Uma onda feminista

Uma onda feminista

Uma onda feminista 

Diana Corso

 

Naomi Parker Fraley foi pioneira entre as operárias das fábricas e estaleiros norte-americanos durante a Segunda Guerra. Sua foto inspirou um cartaz que, resgatado posteriormente pelo movimento feminista, tornou-a uma personagem: Rosie a Rebitadeira.

Todos conhecemos a imagem, o desenho de uma mulher mostrando a força do seu muque e um olhar desafiador. O texto diz “Nós podemos”, referindo-se às mulheres. Ele lembrava que podemos participar dos esforços de guerra, substituindo os homens convocados.

Tradicionalmente, eles eram chamados para as armas, nós, para a retaguarda. Fomos enfermeiras, um papel herdeiro do materno, mas também coube-nos a gestão, a produção e até, quem diria, a luta, com muito maior frequência do que se admite. Sempre que as tarefas masculinas caíram no colo das nada frágeis mulheres, constituíram-se memórias cortadas da edição final dos eventos históricos. Pela misoginia das versões oficiais, de fato, mas também pelo incômodo viés narrativo feminino.

“A mulher é o sujeito imprevisto”, escreveu Elena Ferrante. Mesmo que inesperados, nossos escritos têm sido cada vez mais lidos, #leiamulheres é uma marca que lembra de prestar atenção na voz literária feminina. Porém, a inconveniência, para a história oficial, desse modo de ver e narrar, fica muito clara em um livro que considero um divisor de águas.

A bieolorussa Svetlana Aleksiévitch, Prêmio Nobel de Literatura, fez um trabalho na fronteira do jornalismo com a literatura que tornou-se o livro “A guerra não tem rosto de mulher”. Ela passou anos escutando as sobreviventes de um contingente de milhões de soldadas soviéticas, que enfrentaram combates sangrentos ombro a ombro com os homens, dividindo missões e tarefas sem diferenças de gênero. Apesar disso, elas tinham outra guerra para contar, só não estavam certas de ter a coragem de fazê-lo.

Para as mulheres, reis e rainhas estão sempre nus. É um olhar inevitável, oriundo de um ponto de vista, resultante de gerações consagradas à intimidade e relegadas aos bastidores. Fomos treinadas para disfarçar essas nudezes e ocultar qualquer contradição com o papel de mãe e cuidadora.

Svetlana conta o episódio de uma jovem que precisou ocultar-se dentro da água. A vida dela e de seu pelotão, naquele momento, dependia do silêncio absoluto. Ela recentemente dera a luz a um bebê, que chorava, mesmo que ela o amamentasse. Os colegas a assistiram submergir sua amada criatura, até que a morte a calasse, para garantir a sobrevivência do grupo. Essa é uma das mais dolorosas histórias que já li a respeito desse século infame.

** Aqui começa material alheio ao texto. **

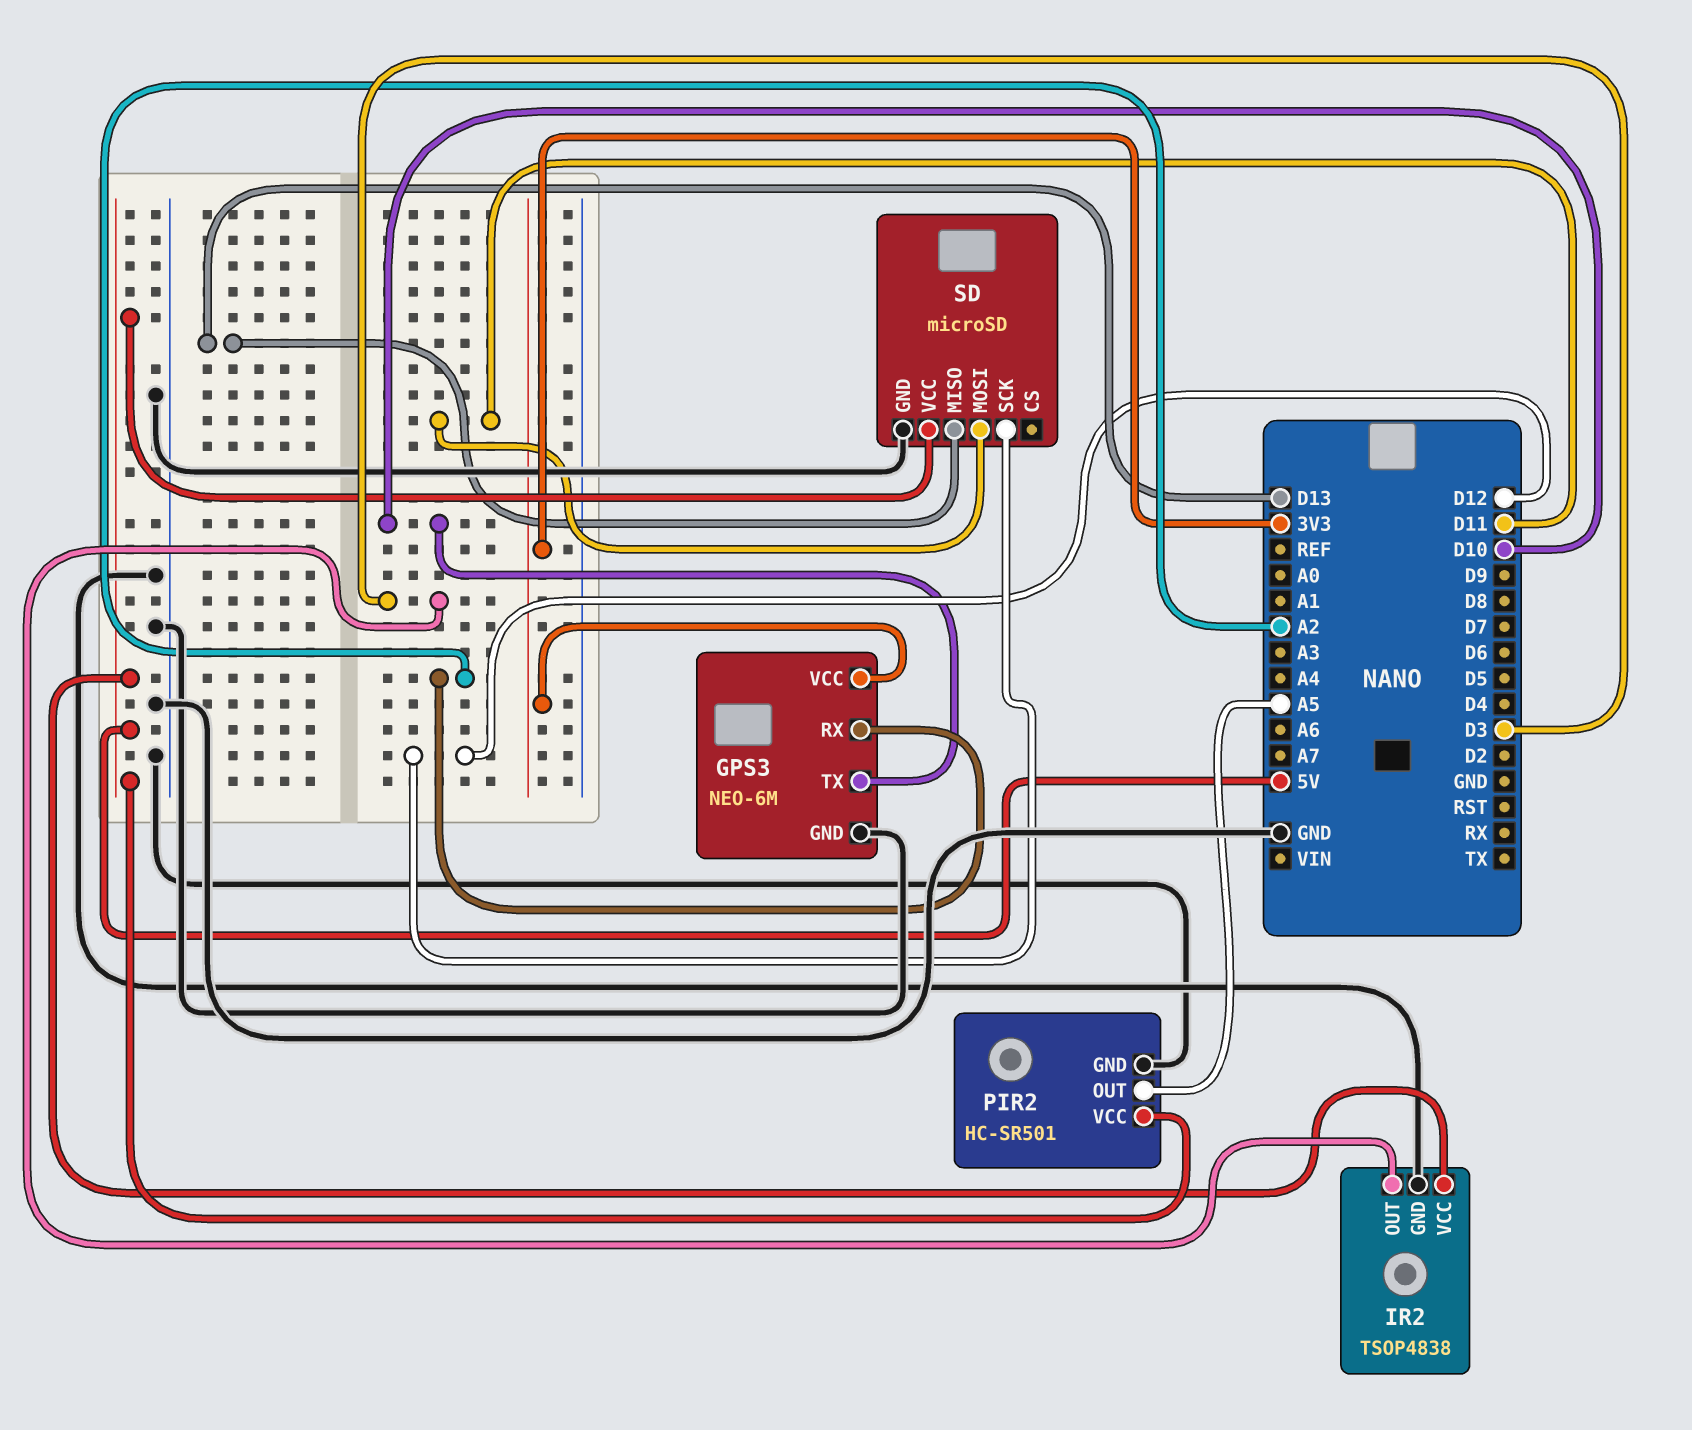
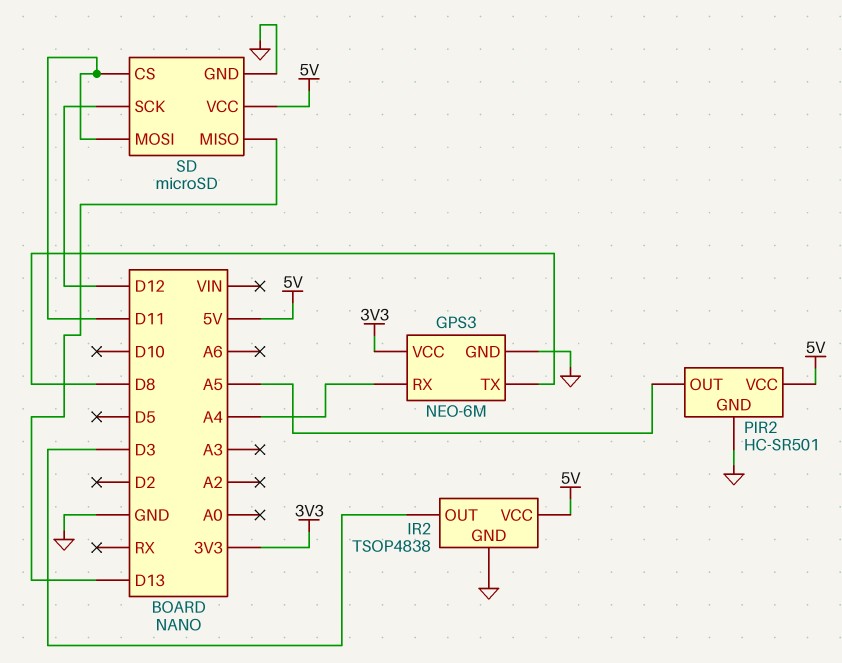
GPS3 pin RX: A2 -> A4
GPS3 pin TX: D10 -> D8
SD pin CS: none -> D11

Nem tudo em uma fêmea é fertilidade e amor. A imagem de Naomi serve para lembrar das tantas coisas que podemos. Inclusive narrar, do nosso jeito, nossas histórias, mas só para quem tiver coragem de escutar.

Hoje, 15 de novembro de 2020, vivemos uma onda de reações violentas contra as conquistas feministas, Figuras públicas (infelizmente algumas do sexo feminino), assim como machos inseguros espumam de ódio ressentido.

A onda de governantes que militam contra o óbvio direito de existir pública, política e pessoalmente de metade da humanidade, será barrada, estancada, pelas candidatas mulheres que brilham nesta eleição municipal. Somos ainda poucas, considerando que na prática somos tantas, mas nós podemos, e como, eleger mulheres, apoiar mulheres, escutar mulheres, inspirar umas às outras.

Para cada vez que uma onda feminista se recolhe, advém um tsunami de liberdade!